Set down all of the data exactly. Pictures stay out of the copy.

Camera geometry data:
##########

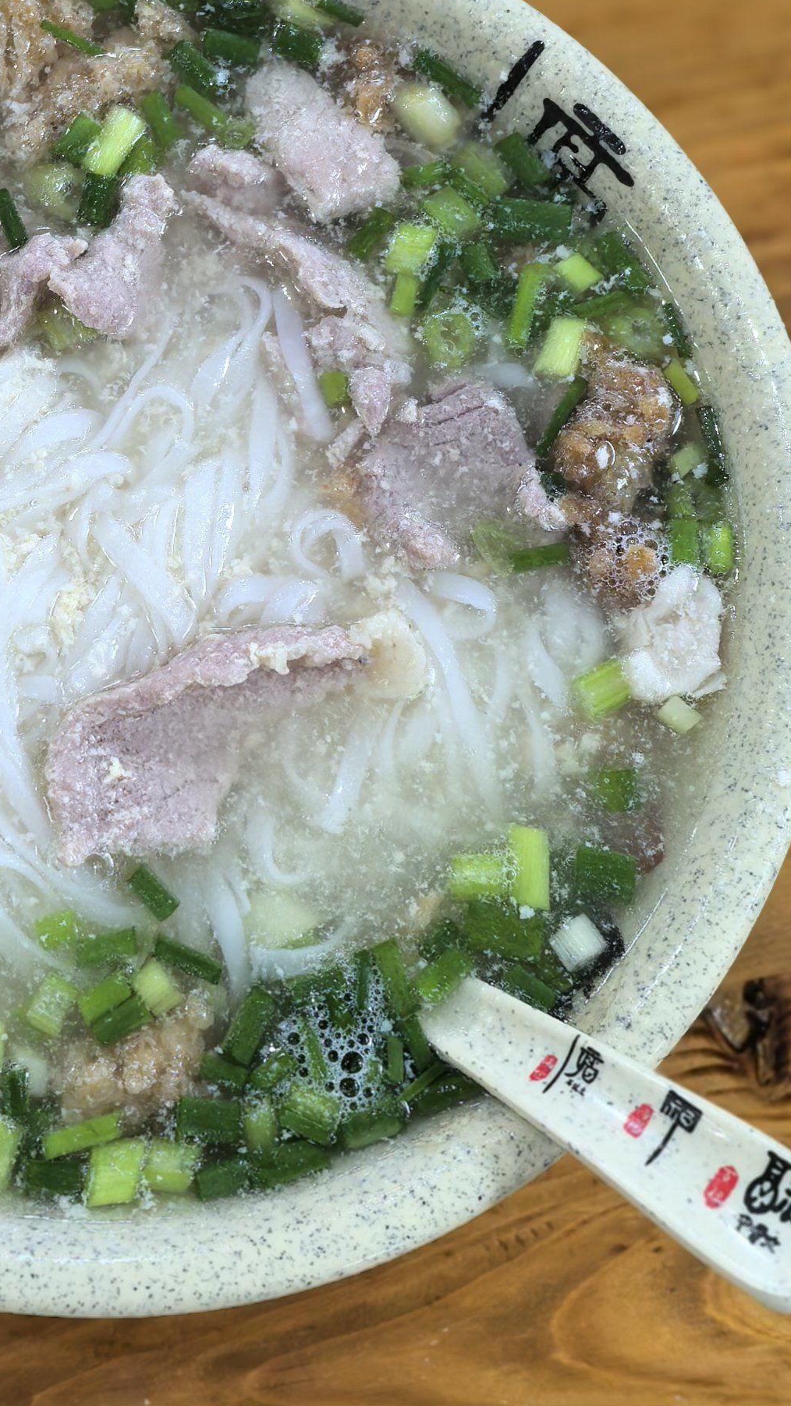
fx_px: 2461
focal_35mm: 66
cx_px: 132
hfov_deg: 18.1
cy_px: 437
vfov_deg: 31.6
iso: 200
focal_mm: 5.75
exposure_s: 1/50
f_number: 2
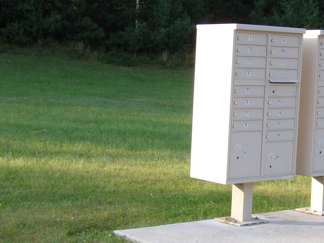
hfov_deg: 19.4
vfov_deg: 14.9
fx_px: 926
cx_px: 296
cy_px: 127
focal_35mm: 99
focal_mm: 9.4
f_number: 4.2
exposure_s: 1/120
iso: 80
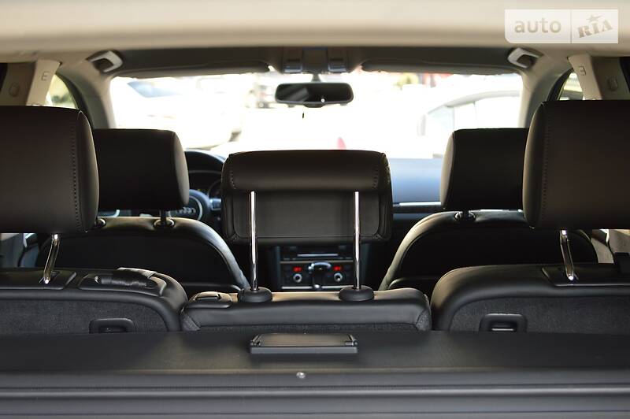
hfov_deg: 38.9
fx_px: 892
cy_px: 210
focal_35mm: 51
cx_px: 315
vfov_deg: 26.4
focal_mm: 34
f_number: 5
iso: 400
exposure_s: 1/80
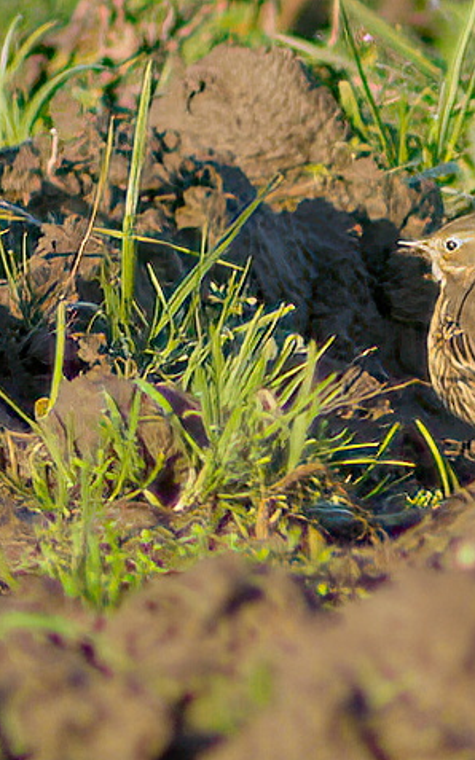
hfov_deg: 6.0
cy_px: 379
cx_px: 427
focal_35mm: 219
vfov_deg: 9.6
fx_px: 4537
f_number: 5.1
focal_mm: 31.9
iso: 100
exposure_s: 1/61.3
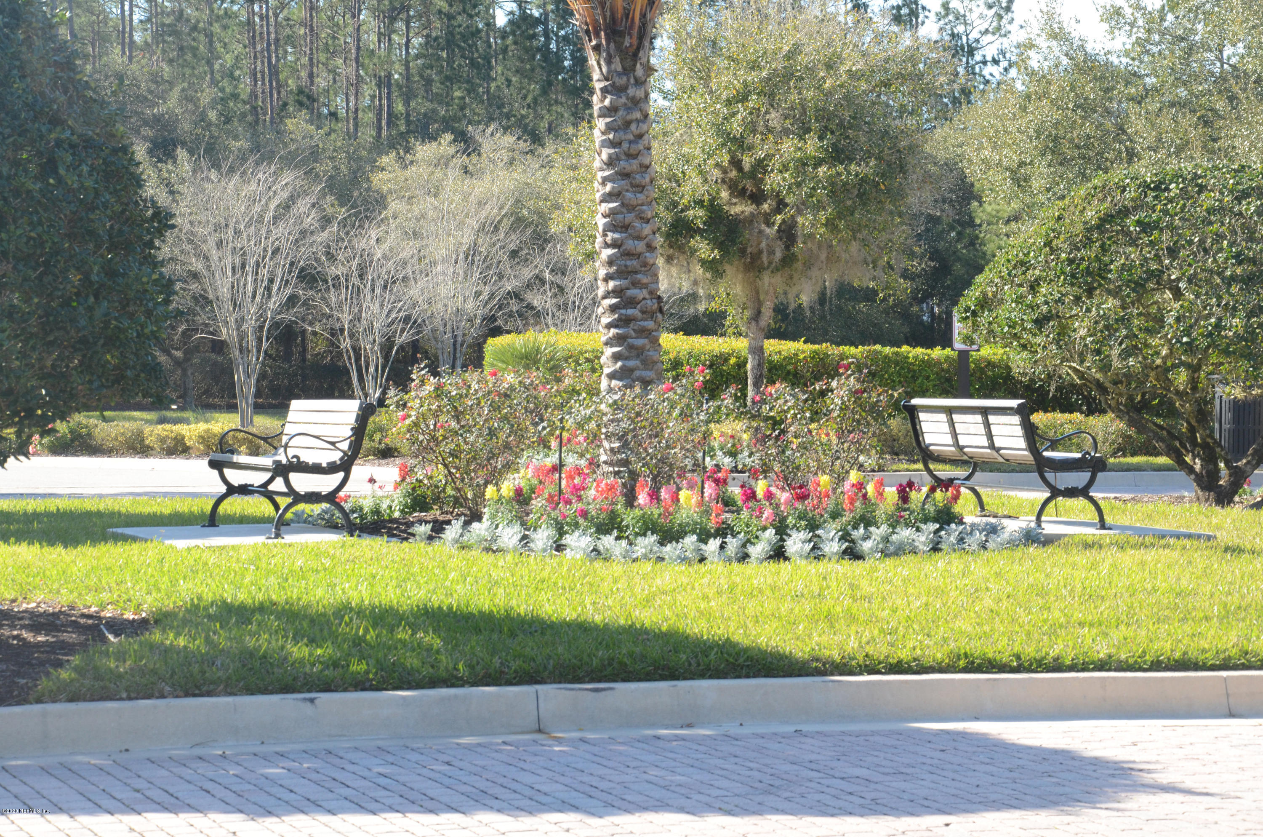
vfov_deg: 13.0
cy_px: 418
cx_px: 632
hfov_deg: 19.5
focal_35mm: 105
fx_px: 3676
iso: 640
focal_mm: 70
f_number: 10
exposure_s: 1/250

##########

SOLUTION FOR THIS PROBLEM:
fx_px: 2461
focal_35mm: 66
cx_px: 132
hfov_deg: 18.1
cy_px: 437
vfov_deg: 31.6
iso: 200
focal_mm: 5.75
exposure_s: 1/50
f_number: 2
hfov_deg: 19.4
vfov_deg: 14.9
fx_px: 926
cx_px: 296
cy_px: 127
focal_35mm: 99
focal_mm: 9.4
f_number: 4.2
exposure_s: 1/120
iso: 80
hfov_deg: 38.9
fx_px: 892
cy_px: 210
focal_35mm: 51
cx_px: 315
vfov_deg: 26.4
focal_mm: 34
f_number: 5
iso: 400
exposure_s: 1/80
hfov_deg: 6.0
cy_px: 379
cx_px: 427
focal_35mm: 219
vfov_deg: 9.6
fx_px: 4537
f_number: 5.1
focal_mm: 31.9
iso: 100
exposure_s: 1/61.3
vfov_deg: 13.0
cy_px: 418
cx_px: 632
hfov_deg: 19.5
focal_35mm: 105
fx_px: 3676
iso: 640
focal_mm: 70
f_number: 10
exposure_s: 1/250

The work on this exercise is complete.